The problem
Copy out the records in full, word for word, without pictures.

Supplied entries
= = = =

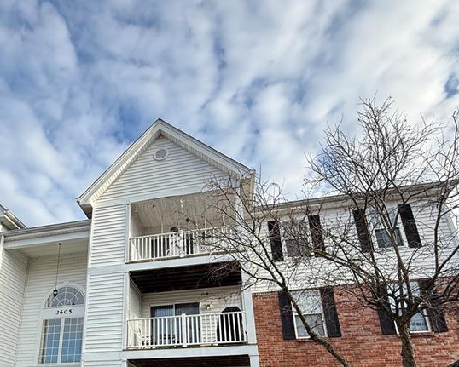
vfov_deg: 51.0
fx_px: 353
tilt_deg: +20.6
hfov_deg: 64.0
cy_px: 301
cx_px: 146
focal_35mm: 26
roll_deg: -1.0
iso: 50
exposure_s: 1/335
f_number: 2.2
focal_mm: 2.22
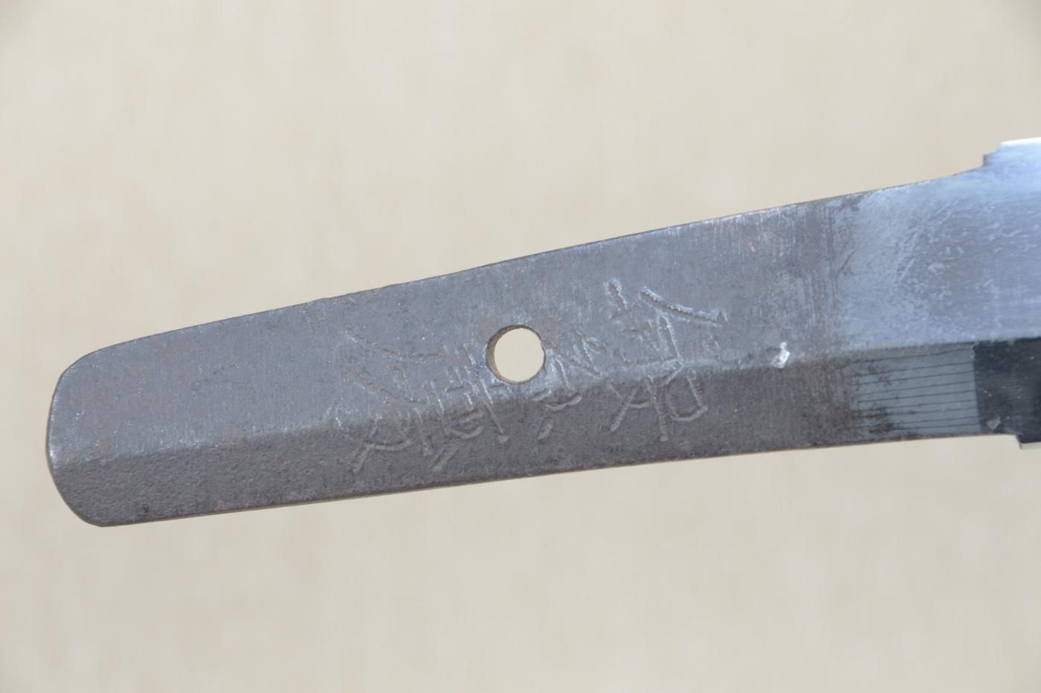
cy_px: 346
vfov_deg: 6.8
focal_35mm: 202
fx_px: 5851
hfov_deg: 10.2
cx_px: 520
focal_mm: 135
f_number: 11
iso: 400
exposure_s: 1/2
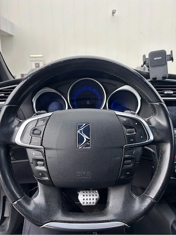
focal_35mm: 26
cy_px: 118
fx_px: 176
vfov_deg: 67.3
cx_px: 88
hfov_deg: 53.1
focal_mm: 5.96
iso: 50
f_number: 1.6
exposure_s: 1/481
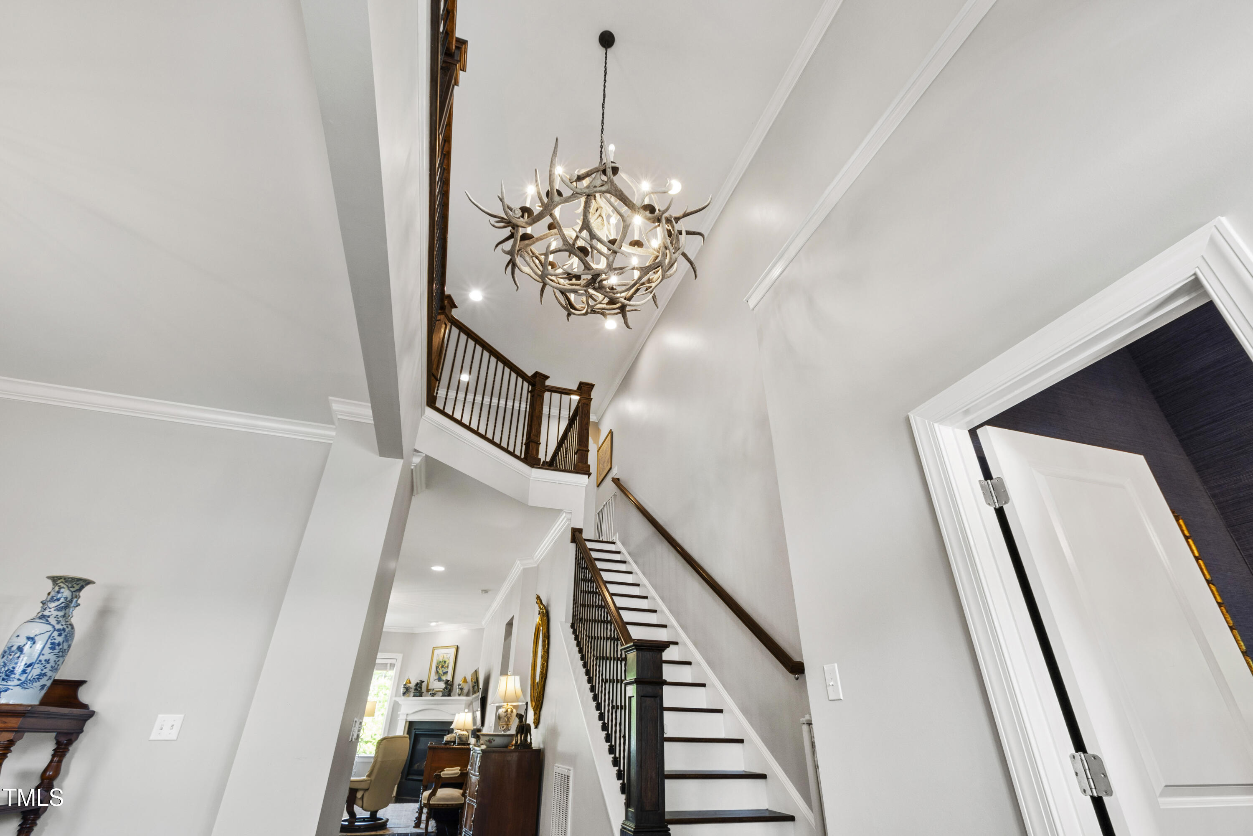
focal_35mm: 15
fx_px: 522
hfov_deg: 100.4
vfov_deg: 77.3
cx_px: 626
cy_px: 418
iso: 100
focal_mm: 10
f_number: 8
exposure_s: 1/2.5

= = = =

Task response
vfov_deg: 51.0
fx_px: 353
tilt_deg: +20.6
hfov_deg: 64.0
cy_px: 301
cx_px: 146
focal_35mm: 26
roll_deg: -1.0
iso: 50
exposure_s: 1/335
f_number: 2.2
focal_mm: 2.22
cy_px: 346
vfov_deg: 6.8
focal_35mm: 202
fx_px: 5851
hfov_deg: 10.2
cx_px: 520
focal_mm: 135
f_number: 11
iso: 400
exposure_s: 1/2
focal_35mm: 26
cy_px: 118
fx_px: 176
vfov_deg: 67.3
cx_px: 88
hfov_deg: 53.1
focal_mm: 5.96
iso: 50
f_number: 1.6
exposure_s: 1/481
focal_35mm: 15
fx_px: 522
hfov_deg: 100.4
vfov_deg: 77.3
cx_px: 626
cy_px: 418
iso: 100
focal_mm: 10
f_number: 8
exposure_s: 1/2.5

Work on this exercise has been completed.